Coordination rules for sections 1297(c) and 1298(b)(7)

Proposed regulation section 1.1297-2(b)(2)(iii) provides that so long as the stock of a US domestic corporation is treated as a non-passive asset that produces non-passive income under Code section 1298(b)(7), the look through rule of Code section 1297(c) will not be applicable. This position is consistent with the position the IRS has taken in a few rulings that it has issued. In order for Code section 1298(b)(7) to apply, a non-US corporation must be subject to the accumulated earnings tax provisions under Code section 531.

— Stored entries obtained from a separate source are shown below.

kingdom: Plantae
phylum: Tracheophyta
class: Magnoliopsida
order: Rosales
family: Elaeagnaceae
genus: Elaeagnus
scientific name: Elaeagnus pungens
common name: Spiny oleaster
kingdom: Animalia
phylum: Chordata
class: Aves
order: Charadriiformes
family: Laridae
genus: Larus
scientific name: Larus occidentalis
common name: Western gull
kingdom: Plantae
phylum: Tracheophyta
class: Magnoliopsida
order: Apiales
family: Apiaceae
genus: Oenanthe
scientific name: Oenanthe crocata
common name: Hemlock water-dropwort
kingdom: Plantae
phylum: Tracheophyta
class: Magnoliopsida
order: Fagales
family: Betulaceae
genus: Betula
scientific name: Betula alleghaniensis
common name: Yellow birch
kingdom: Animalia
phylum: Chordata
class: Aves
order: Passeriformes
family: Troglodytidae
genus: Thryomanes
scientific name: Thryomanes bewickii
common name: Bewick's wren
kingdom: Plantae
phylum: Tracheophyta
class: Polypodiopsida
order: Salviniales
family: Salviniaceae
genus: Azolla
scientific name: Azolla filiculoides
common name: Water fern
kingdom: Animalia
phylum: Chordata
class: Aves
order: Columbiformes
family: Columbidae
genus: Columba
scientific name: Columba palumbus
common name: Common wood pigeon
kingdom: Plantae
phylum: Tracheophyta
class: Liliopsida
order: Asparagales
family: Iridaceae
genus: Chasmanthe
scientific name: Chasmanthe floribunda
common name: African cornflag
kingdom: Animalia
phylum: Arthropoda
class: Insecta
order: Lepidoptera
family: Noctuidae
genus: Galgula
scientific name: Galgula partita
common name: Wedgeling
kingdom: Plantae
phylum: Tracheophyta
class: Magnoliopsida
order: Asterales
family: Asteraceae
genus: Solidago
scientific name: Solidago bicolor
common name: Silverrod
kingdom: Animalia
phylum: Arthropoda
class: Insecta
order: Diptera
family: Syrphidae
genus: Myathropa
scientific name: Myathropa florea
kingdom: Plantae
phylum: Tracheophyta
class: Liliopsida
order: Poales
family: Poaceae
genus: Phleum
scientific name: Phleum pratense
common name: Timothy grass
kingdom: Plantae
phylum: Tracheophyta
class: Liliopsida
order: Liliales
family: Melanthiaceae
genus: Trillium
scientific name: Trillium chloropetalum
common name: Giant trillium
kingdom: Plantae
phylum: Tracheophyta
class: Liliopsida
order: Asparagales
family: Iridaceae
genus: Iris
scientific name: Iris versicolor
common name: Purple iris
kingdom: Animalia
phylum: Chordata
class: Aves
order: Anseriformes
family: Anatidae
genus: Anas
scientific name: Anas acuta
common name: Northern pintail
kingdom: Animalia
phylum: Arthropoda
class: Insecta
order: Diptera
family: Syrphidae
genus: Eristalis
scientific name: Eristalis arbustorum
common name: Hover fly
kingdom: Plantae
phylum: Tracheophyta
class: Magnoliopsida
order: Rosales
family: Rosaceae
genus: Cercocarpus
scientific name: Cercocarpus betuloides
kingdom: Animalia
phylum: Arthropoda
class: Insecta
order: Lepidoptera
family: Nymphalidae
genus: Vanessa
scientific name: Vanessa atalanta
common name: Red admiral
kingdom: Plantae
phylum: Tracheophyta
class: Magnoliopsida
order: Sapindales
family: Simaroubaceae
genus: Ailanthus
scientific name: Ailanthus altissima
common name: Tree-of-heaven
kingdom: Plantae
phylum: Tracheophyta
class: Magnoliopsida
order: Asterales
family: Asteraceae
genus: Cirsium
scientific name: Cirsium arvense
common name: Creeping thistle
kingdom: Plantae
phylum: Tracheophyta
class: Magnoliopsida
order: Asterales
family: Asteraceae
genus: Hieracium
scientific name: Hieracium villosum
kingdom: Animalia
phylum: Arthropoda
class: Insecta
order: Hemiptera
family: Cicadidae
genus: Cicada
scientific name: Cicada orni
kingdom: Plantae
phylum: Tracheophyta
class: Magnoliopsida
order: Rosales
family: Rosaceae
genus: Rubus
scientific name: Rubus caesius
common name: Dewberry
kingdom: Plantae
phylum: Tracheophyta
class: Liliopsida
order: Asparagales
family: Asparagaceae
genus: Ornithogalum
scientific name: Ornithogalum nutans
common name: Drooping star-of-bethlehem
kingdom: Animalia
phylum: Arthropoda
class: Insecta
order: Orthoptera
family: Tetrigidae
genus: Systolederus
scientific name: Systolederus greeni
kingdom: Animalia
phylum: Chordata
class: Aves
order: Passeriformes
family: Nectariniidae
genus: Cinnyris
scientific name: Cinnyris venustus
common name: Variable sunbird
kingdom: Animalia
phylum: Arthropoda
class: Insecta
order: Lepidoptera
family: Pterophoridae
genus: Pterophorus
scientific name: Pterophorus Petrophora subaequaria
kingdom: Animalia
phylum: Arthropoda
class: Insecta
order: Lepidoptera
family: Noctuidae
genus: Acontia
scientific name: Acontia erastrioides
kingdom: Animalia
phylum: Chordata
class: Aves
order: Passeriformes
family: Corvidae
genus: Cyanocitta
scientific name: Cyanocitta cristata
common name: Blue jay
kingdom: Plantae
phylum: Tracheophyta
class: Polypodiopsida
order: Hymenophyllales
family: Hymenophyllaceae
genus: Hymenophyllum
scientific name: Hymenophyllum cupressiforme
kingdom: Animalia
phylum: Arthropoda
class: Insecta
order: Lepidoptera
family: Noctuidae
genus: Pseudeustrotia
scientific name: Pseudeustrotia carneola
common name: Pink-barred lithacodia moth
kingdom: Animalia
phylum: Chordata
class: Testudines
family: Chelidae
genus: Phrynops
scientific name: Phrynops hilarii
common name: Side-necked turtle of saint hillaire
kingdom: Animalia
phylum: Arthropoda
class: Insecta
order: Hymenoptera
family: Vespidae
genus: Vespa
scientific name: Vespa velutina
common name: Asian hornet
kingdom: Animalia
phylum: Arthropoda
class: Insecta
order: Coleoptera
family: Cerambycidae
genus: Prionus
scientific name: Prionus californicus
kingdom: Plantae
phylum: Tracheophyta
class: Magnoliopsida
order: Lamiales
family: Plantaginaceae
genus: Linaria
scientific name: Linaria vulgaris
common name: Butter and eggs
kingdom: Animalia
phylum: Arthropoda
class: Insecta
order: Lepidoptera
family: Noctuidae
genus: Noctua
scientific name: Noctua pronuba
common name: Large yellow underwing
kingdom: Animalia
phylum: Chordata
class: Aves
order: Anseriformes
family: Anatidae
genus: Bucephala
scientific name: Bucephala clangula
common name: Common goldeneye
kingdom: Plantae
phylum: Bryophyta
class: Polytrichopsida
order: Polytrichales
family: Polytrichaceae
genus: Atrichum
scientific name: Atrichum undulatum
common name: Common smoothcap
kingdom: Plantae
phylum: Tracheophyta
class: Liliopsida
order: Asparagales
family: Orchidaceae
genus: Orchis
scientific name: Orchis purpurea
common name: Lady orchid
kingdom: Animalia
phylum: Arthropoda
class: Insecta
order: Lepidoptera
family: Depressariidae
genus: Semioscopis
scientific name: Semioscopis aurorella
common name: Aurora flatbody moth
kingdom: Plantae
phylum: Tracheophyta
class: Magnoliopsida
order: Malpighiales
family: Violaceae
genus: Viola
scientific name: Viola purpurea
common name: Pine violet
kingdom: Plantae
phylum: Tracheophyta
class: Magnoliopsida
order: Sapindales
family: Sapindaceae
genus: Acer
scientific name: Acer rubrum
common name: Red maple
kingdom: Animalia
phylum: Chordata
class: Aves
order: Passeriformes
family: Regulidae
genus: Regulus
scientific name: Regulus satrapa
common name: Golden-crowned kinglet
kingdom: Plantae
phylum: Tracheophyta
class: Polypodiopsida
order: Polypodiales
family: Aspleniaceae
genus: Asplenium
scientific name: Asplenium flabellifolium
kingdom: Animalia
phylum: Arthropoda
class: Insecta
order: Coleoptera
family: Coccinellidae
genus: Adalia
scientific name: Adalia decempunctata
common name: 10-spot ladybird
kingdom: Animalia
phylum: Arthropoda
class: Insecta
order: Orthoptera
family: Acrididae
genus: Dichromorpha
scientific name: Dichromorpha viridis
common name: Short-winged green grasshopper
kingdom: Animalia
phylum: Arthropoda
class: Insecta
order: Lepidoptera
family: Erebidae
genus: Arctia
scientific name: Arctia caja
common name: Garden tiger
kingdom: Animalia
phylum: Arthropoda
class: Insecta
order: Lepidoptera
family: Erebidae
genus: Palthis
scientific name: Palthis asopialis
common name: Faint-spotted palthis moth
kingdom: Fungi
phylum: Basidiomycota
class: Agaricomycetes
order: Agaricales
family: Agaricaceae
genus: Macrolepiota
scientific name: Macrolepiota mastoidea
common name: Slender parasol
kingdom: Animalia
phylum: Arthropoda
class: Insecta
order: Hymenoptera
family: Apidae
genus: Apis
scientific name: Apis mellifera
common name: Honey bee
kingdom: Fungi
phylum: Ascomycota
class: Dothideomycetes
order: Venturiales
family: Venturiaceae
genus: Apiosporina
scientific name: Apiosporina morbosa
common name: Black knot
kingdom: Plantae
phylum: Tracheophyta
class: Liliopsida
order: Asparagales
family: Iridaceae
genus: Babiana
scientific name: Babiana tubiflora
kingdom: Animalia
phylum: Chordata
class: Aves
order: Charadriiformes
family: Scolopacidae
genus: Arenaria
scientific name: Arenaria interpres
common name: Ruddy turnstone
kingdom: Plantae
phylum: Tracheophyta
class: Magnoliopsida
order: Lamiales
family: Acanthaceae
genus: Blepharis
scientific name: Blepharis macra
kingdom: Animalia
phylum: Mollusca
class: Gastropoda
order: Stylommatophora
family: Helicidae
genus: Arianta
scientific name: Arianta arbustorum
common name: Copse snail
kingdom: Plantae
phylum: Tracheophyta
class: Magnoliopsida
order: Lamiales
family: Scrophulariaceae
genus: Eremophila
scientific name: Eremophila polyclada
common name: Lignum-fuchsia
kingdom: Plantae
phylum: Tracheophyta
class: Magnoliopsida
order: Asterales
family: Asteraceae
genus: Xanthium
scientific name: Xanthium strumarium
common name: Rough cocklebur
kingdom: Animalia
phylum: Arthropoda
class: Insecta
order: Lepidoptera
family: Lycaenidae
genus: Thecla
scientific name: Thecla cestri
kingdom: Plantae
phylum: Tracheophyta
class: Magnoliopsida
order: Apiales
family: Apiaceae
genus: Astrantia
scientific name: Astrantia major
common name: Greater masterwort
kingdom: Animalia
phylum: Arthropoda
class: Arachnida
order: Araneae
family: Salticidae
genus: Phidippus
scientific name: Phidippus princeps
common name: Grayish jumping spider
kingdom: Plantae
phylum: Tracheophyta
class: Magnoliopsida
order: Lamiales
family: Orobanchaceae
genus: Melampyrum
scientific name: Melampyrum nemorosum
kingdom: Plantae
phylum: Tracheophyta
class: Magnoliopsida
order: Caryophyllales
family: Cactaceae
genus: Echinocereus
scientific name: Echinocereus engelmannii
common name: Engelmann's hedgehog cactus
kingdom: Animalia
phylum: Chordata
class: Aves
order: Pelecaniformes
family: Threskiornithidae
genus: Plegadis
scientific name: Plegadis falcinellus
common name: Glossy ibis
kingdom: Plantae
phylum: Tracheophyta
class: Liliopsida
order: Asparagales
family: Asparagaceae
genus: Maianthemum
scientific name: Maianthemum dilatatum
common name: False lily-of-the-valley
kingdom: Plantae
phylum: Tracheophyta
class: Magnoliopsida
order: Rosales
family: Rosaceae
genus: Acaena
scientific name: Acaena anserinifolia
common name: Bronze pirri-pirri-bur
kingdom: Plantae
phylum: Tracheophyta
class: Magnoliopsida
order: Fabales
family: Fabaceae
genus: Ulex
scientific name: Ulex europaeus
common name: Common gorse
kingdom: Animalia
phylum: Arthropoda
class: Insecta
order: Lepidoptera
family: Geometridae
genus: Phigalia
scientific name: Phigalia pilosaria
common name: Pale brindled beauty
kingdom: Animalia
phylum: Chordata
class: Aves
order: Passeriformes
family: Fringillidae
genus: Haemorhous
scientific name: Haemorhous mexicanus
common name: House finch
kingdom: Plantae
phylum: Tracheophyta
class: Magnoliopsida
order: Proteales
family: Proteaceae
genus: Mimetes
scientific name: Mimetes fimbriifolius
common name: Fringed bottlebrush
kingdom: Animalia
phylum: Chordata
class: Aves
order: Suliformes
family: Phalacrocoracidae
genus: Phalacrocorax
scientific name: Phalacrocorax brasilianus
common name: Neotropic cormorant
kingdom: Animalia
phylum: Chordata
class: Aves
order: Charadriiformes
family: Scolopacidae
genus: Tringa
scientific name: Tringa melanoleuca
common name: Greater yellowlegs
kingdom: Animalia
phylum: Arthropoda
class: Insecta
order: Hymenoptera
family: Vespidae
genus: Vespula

Foreign Personal Holding Company Income

Proposed regulation section 1.1297-1(c) makes clear that passive income for purposes of determining whether a non-US corporation is a PFIC does not include income excepted from the definition of foreign personal holding company income under Code sections 954(c)(2)(A) (active rents and royalties), 954(c)(2)(B) (export financing), 954(c)(2)(C) (dealers), and 954(h) (active banking and, financing), but does include income excepted under Code sections 954(c)(3) (income from related persons) and 954(i) (active insurance). The preamble to the proposed regulations describes why these last two exceptions were treated differently and with respect to the related person exception points to specific legislative history. However, with respect to the Code section 954(i) exception, Treasury refers to the fact that the QIC rule was recently implemented and given this statutory change determined that Code section 95(i) should not apply. Treasury does not address the fact that the Code section 954(i) exception was already a more limited exception (requiring significant home country insurance) than that provided in the PFIC insurance income exception that was amended to include the QIC requirement.